Когда Нарсежак отключился, Давыдов вспомнил, о чем собирался с ним потолковать. Элис нужны документы. В идеальном случае — документы гувернантки-англичанки, которая, отслужив лет пять в почтенном провинциальном семействе, возвращается на родину.
Но, если Элис осталась, этим можно будет заняться и вечером.
Итак — ополоснуть физиономию, выпить чашку крепчайшего кофе, прийти в себя и начать сборы. Человек, собравшийся вступать в масонские ряды, должен быть элегантен, как французский маркиз, и безупречно выбрит… Кстати, не пойти ли в парикмахерскую?..
Получасовая процедура бритья в исполнении опытного мастера включала в себя массаж и паровой компресс, после которого щеки и подбородок делались гладки и нежны, как грудь красавицы. Давыдов задумался: нужны ли такие штучки?.. И поставил на спиртовку кофейник.
Привлеченная ароматом вышла из спальни Элис.
— Ты спешишь? — спросила она, целуя любовника в щеку.
— Дела, дорогая. Ты ложись, поспи еще немного.
— Нет. Я бы хотела… Ты никак не можешь отказаться от дел?

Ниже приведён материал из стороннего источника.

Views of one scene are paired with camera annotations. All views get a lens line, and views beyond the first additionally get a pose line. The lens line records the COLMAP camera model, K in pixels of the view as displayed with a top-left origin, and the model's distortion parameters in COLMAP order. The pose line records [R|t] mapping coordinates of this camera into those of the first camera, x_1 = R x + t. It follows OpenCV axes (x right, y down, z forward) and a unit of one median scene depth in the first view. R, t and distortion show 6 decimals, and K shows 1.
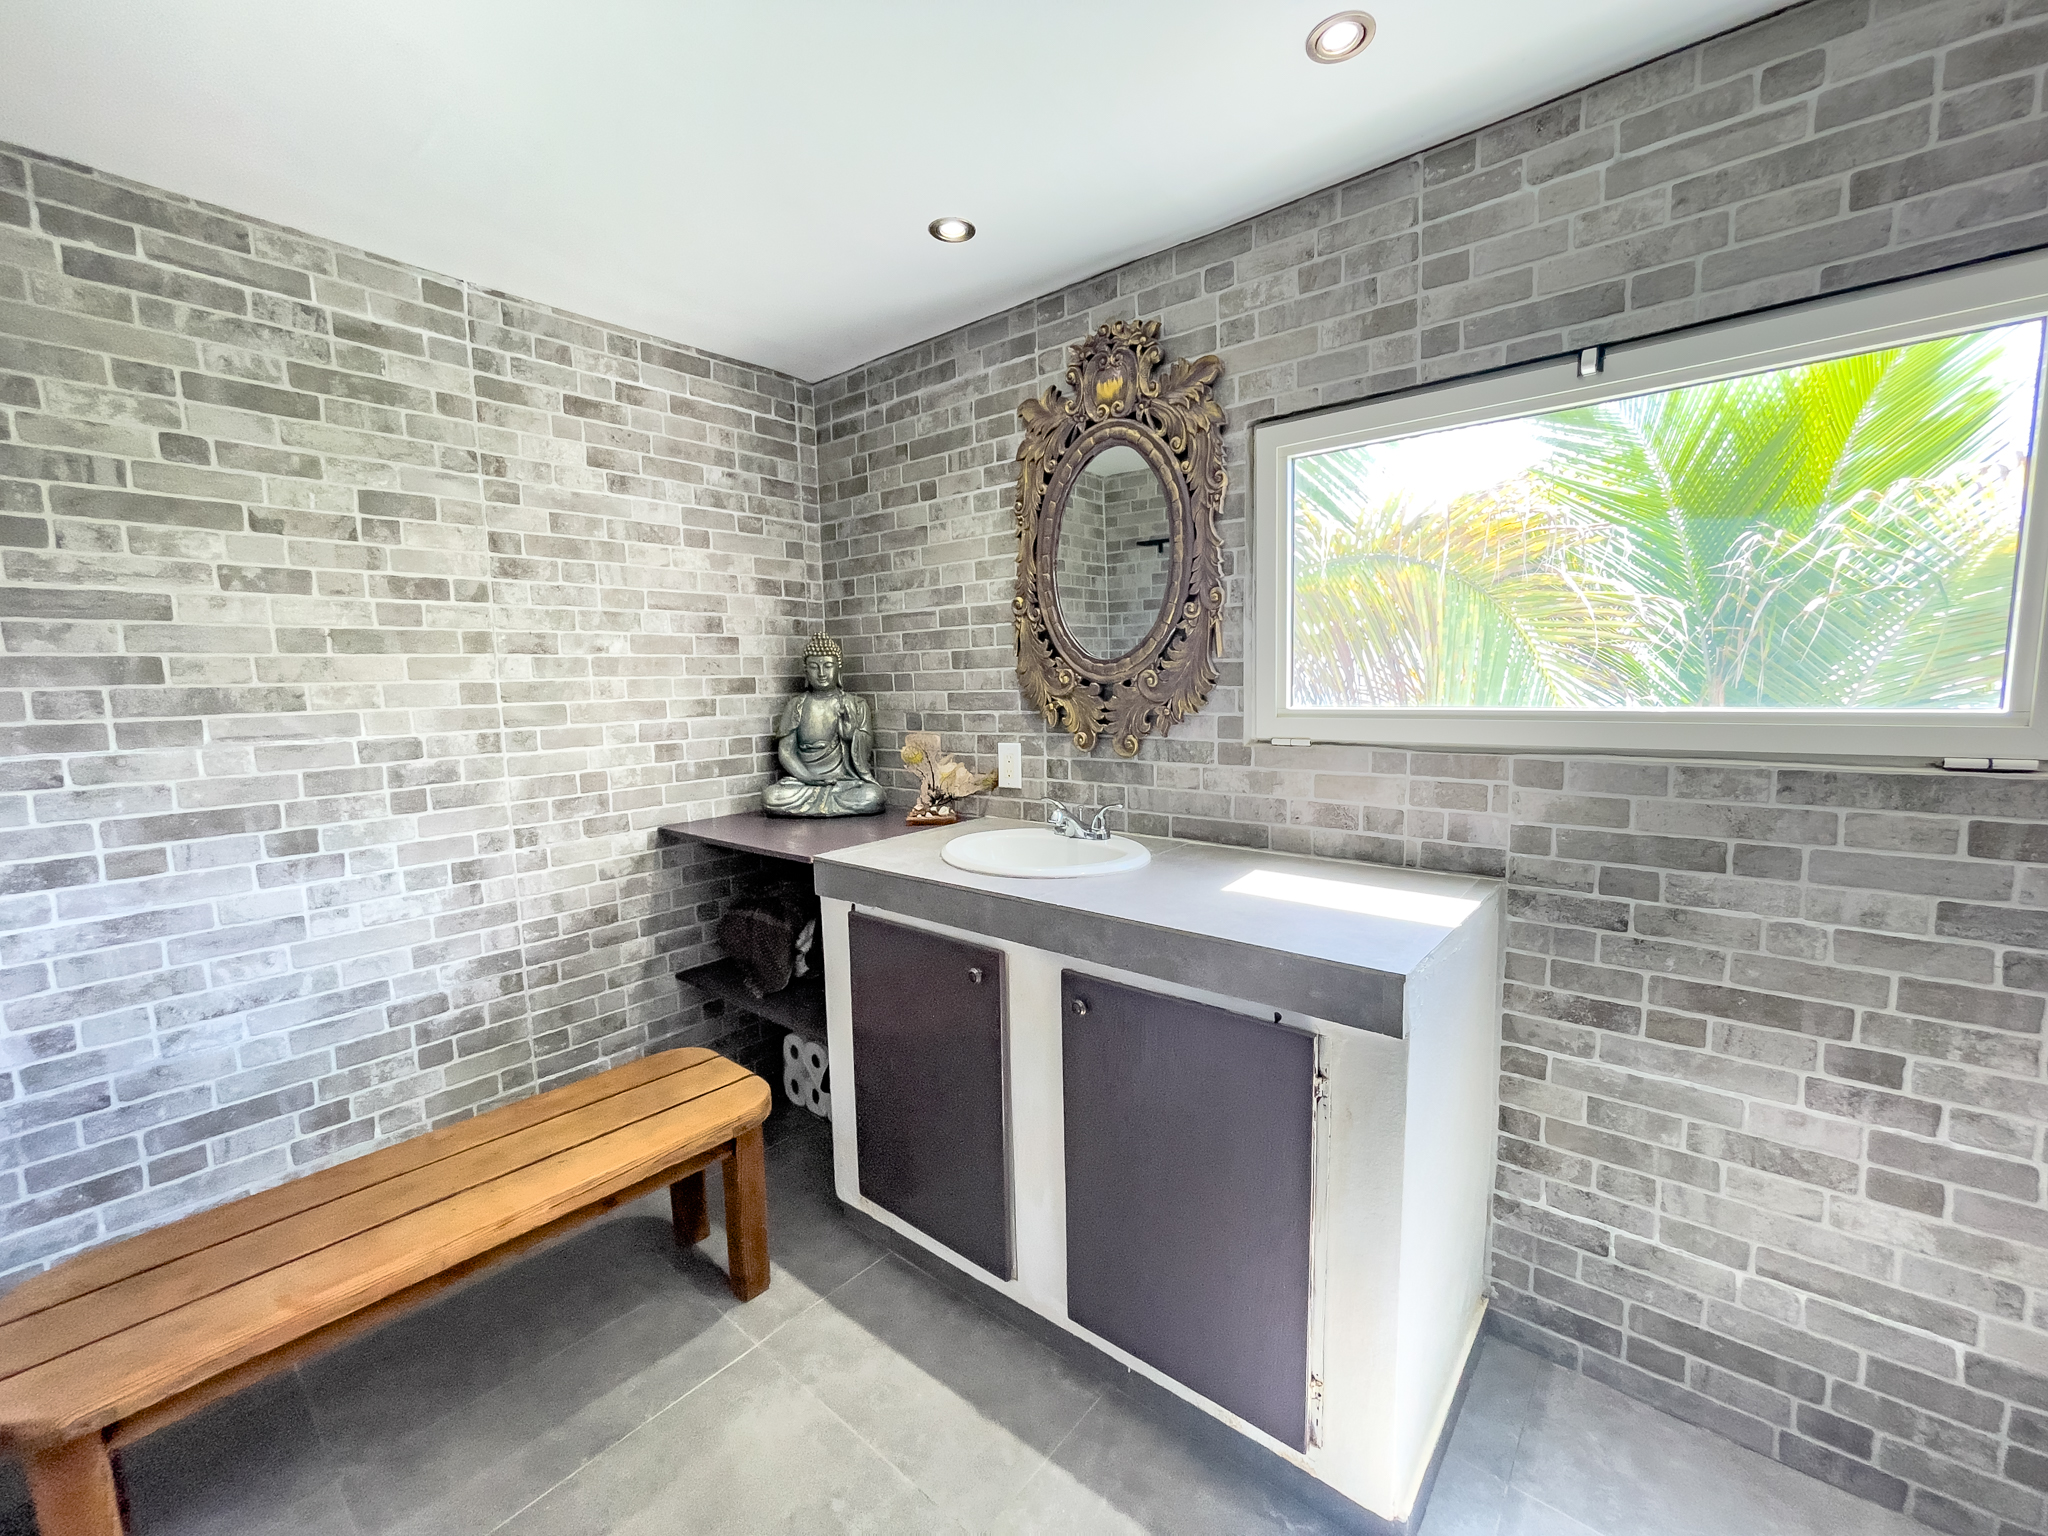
lens RADIAL K [[817.7, 0, 1118.4], [0, 817.7, 793.2], [0, 0, 1]] dist [-0.001795, -0.000376]
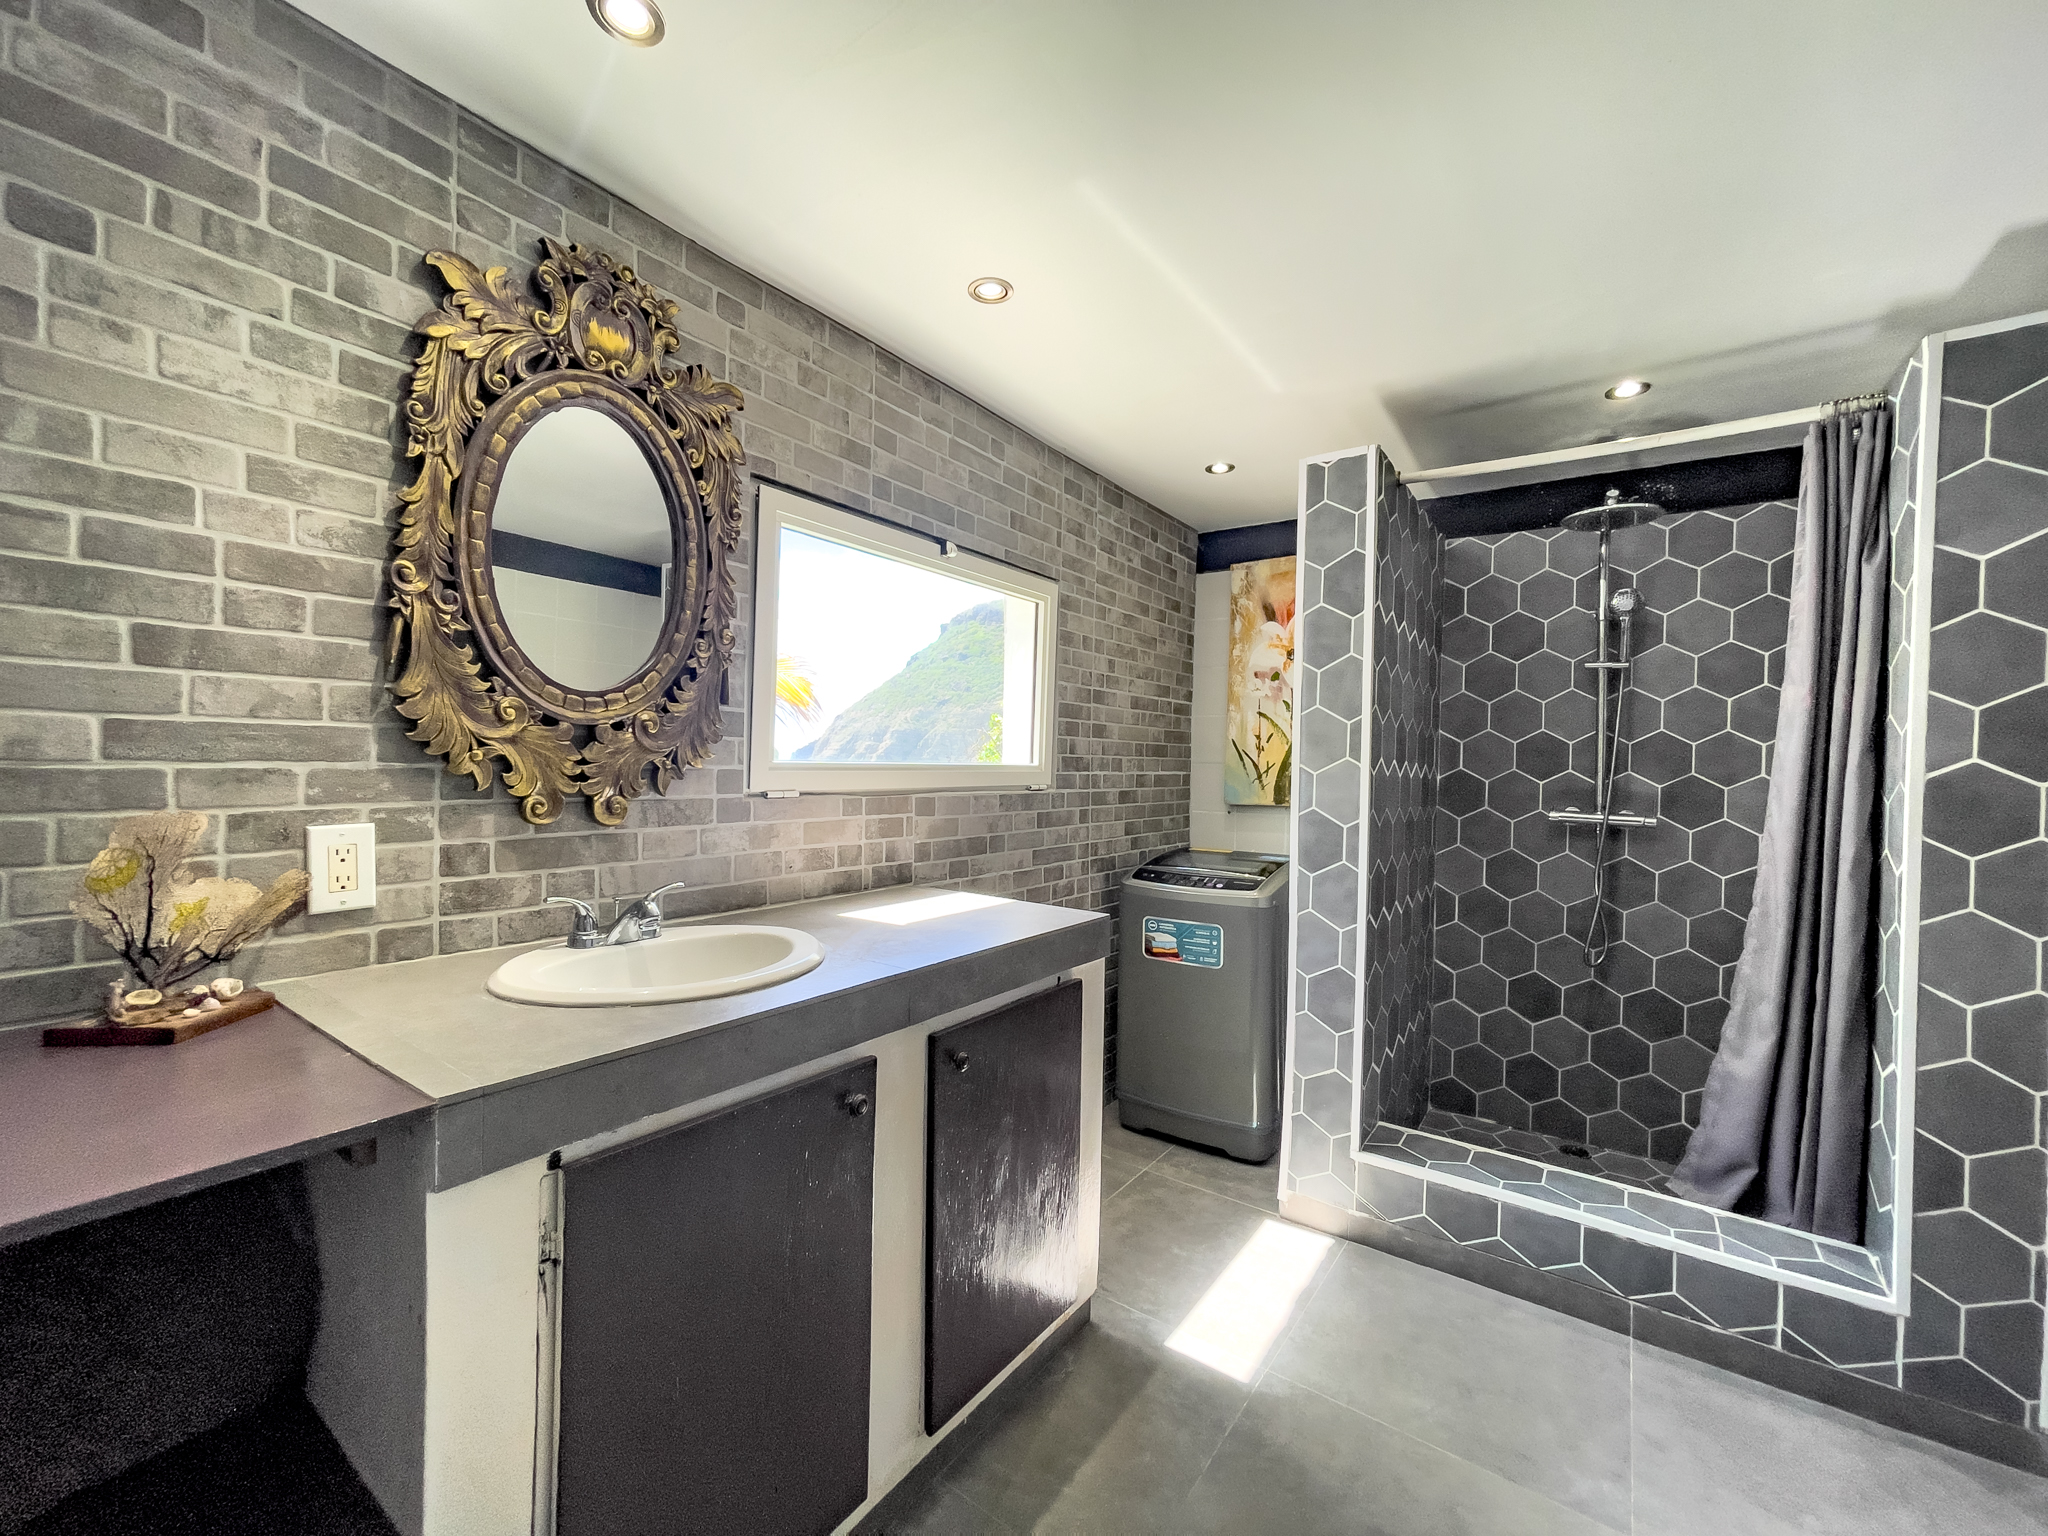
lens RADIAL K [[829.5, 0, 1024.0], [0, 829.5, 768.0], [0, 0, 1]] dist [-0.002292, -0.000248]
pose [[-0.017761, 0.001695, 0.999841, -0.768407], [0.108695, 0.994075, 0.000246, -0.057614], [-0.993916, 0.108682, -0.017840, 0.662594]]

— Не могу. Важная встреча.
Девушка помрачнела.
— Настолько важная, чтобы ее нельзя было перенести на другой день?
— Нельзя ее перенести.
— Я умоляю тебя: не ходи никуда, останься! — воскликнула Элис. — Побудь еще со мной! Не выходи сегодня, придумай что-нибудь!.. Придумай болезнь, это несложно! Все так делают.
— Милая, — улыбнулся Давыдов, — тут такие обстоятельства, что я должен быть, если даже меня понесут на носилках.
— Я очень тебя прошу, не ходи никуда! Так будет лучше…
— Для кого?
— Для тебя и для меня.
— Я постараюсь не слишком там задержаться, — пообещал Давыдов. — Но идти я должен. Ты ведь знаешь, что такое долг…
— Но если его нарушить всего раз, один-единственный раз?
— Нельзя.
— Даже ради меня?
— Нельзя, милая. И у меня — долг, и у тебя тоже, кажется, долг. Мы и так уже…
— Что — уже?
Давыдов обнял ее. И Элис тоже крепко его обняла. Слова тут были совсем лишними. Любовь двух разведчиков несовместима с долгом, и две ночи, похищенные ими у судьбы, — преступление. Одно дело — те объятия в гостинице «Метрополь», когда они и были влюблены, и вели игру одновременно. Другое — теперь…
— Ну что же, — сказала она. — Я просила, ты сказал «нет»…
— Давай поговорим об этом вечером.
— Милый, ты просто помни, что я очень тебя просила!
— Хорошо, дорогая. Давай выпьем кофе.
— Давай выпьем кофе…
Давыдов наконец собрался и выглянул в окно. Извозчичья пролетка стояла напротив дома.
— Пора, — сказал он, поцеловал Элис и ушел.
На душе было пасмурно. Однако полчаса в парикмахерском заведении Давыдова взбодрили. Он купил в цветочной лавке корзину алых роз и поехал вызволять Гольдовского из будуара Шурки Евриона.
Шурку застал в прихожей. Она отчаянно ругалась с молочницей, уже второй раз доставившей несвежие сливки. Таких слов Давыдов и от казаков на японской войне не слыхивал.